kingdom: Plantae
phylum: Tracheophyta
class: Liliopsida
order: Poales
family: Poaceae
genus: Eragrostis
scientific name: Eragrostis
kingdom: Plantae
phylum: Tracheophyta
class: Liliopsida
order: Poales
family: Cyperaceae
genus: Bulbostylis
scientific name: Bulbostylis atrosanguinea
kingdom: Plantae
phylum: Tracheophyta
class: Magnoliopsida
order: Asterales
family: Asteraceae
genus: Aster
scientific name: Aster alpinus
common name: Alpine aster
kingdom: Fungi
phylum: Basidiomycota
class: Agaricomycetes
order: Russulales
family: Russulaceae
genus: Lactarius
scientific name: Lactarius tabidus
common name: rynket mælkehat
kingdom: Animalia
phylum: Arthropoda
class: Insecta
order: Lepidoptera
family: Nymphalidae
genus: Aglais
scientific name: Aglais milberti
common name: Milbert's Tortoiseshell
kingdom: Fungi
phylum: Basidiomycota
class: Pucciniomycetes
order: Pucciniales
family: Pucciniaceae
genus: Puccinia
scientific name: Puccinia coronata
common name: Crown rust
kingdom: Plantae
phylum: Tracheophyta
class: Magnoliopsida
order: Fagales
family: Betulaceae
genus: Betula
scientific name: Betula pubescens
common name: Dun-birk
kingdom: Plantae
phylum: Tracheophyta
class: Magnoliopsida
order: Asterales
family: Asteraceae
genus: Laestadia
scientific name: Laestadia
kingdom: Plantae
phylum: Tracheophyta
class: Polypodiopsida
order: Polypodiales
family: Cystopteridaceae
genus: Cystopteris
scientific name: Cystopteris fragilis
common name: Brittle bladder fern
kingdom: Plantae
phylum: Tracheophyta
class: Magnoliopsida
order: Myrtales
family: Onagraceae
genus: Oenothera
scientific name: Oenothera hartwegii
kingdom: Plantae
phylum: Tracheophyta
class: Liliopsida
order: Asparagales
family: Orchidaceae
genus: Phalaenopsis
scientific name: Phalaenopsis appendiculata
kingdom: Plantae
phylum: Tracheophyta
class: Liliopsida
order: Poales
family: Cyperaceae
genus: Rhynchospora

■ Given exercise
Please give the material again with "common name" switched to "vernacular name" everywhere, keeping everything else unchanged.

■ Answer to this problem
kingdom: Plantae
phylum: Tracheophyta
class: Liliopsida
order: Poales
family: Poaceae
genus: Eragrostis
scientific name: Eragrostis
kingdom: Plantae
phylum: Tracheophyta
class: Liliopsida
order: Poales
family: Cyperaceae
genus: Bulbostylis
scientific name: Bulbostylis atrosanguinea
kingdom: Plantae
phylum: Tracheophyta
class: Magnoliopsida
order: Asterales
family: Asteraceae
genus: Aster
scientific name: Aster alpinus
vernacular name: Alpine aster
kingdom: Fungi
phylum: Basidiomycota
class: Agaricomycetes
order: Russulales
family: Russulaceae
genus: Lactarius
scientific name: Lactarius tabidus
vernacular name: rynket mælkehat
kingdom: Animalia
phylum: Arthropoda
class: Insecta
order: Lepidoptera
family: Nymphalidae
genus: Aglais
scientific name: Aglais milberti
vernacular name: Milbert's Tortoiseshell
kingdom: Fungi
phylum: Basidiomycota
class: Pucciniomycetes
order: Pucciniales
family: Pucciniaceae
genus: Puccinia
scientific name: Puccinia coronata
vernacular name: Crown rust
kingdom: Plantae
phylum: Tracheophyta
class: Magnoliopsida
order: Fagales
family: Betulaceae
genus: Betula
scientific name: Betula pubescens
vernacular name: Dun-birk
kingdom: Plantae
phylum: Tracheophyta
class: Magnoliopsida
order: Asterales
family: Asteraceae
genus: Laestadia
scientific name: Laestadia
kingdom: Plantae
phylum: Tracheophyta
class: Polypodiopsida
order: Polypodiales
family: Cystopteridaceae
genus: Cystopteris
scientific name: Cystopteris fragilis
vernacular name: Brittle bladder fern
kingdom: Plantae
phylum: Tracheophyta
class: Magnoliopsida
order: Myrtales
family: Onagraceae
genus: Oenothera
scientific name: Oenothera hartwegii
kingdom: Plantae
phylum: Tracheophyta
class: Liliopsida
order: Asparagales
family: Orchidaceae
genus: Phalaenopsis
scientific name: Phalaenopsis appendiculata
kingdom: Plantae
phylum: Tracheophyta
class: Liliopsida
order: Poales
family: Cyperaceae
genus: Rhynchospora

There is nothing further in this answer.